→ **Task details**:
In the data below, find every line with the word "FUTURE" and copy it out.
_ _ _
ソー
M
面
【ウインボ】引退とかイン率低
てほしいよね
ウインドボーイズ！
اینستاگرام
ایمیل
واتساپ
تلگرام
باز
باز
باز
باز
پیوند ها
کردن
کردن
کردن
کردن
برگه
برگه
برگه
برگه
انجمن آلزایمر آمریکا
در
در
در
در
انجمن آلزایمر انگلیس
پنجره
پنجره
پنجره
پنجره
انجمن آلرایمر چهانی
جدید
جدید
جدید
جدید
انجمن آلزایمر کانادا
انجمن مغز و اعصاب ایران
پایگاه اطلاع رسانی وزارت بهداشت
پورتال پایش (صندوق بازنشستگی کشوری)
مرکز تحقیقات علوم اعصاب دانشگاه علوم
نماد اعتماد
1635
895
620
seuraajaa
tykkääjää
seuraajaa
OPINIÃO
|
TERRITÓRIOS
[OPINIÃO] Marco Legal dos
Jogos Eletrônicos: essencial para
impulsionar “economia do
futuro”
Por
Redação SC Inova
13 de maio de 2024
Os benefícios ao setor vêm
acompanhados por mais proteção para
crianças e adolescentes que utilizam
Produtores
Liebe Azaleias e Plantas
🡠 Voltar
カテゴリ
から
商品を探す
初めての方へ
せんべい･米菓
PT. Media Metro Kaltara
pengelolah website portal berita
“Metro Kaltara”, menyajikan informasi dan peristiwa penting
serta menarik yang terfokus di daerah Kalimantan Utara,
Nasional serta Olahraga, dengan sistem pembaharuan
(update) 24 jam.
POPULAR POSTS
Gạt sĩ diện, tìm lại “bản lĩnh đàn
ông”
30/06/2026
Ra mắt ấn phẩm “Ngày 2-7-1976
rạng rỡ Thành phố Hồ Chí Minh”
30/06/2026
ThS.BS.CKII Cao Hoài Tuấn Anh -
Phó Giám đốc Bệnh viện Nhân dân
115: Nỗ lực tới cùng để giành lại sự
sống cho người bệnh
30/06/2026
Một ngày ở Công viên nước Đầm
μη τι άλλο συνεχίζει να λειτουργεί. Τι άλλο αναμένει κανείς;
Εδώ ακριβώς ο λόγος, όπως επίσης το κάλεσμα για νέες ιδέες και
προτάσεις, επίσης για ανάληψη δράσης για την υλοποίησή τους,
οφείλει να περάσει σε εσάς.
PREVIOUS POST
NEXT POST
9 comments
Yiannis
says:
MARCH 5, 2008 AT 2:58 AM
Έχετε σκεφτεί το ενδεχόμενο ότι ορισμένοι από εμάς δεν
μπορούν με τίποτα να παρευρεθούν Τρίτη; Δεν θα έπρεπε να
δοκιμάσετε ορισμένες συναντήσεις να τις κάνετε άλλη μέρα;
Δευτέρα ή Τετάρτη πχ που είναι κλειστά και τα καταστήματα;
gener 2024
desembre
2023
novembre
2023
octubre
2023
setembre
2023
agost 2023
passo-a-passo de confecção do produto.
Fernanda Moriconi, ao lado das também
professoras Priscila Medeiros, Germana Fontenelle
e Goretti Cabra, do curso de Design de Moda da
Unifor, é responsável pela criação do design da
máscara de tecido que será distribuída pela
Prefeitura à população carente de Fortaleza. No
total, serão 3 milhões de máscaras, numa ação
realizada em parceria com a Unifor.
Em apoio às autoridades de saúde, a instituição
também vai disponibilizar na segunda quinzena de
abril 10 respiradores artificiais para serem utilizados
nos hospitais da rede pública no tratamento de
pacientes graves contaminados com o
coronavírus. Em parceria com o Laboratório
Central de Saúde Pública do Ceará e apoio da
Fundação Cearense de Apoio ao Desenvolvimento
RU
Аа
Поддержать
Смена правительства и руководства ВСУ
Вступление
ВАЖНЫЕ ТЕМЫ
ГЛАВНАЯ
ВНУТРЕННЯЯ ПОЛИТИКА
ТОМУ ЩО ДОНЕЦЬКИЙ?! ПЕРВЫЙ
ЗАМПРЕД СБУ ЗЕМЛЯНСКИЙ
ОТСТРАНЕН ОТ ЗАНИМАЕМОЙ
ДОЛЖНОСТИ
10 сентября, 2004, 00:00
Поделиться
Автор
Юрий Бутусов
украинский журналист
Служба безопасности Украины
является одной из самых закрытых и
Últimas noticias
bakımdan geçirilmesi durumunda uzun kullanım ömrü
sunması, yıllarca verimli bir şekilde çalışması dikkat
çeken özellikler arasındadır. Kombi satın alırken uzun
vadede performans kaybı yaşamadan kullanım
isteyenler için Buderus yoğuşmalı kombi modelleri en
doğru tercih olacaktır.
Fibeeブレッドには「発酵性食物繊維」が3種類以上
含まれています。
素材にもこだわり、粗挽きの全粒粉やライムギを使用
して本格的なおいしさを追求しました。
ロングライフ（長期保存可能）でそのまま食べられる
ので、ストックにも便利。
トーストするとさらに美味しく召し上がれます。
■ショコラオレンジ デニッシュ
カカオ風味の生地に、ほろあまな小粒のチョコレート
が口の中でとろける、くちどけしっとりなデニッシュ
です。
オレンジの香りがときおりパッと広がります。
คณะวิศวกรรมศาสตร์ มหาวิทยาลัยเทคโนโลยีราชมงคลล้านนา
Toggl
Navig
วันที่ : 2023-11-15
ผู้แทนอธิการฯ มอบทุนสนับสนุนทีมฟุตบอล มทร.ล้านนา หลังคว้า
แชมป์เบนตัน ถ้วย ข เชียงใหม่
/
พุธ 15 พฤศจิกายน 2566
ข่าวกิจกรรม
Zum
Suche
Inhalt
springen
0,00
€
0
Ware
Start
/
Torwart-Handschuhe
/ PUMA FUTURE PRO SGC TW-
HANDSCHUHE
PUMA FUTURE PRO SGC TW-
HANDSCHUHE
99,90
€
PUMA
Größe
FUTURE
_ _ _
→ **Answer for this exercise**:
/ PUMA FUTURE PRO SGC TW-
PUMA FUTURE PRO SGC TW-
FUTURE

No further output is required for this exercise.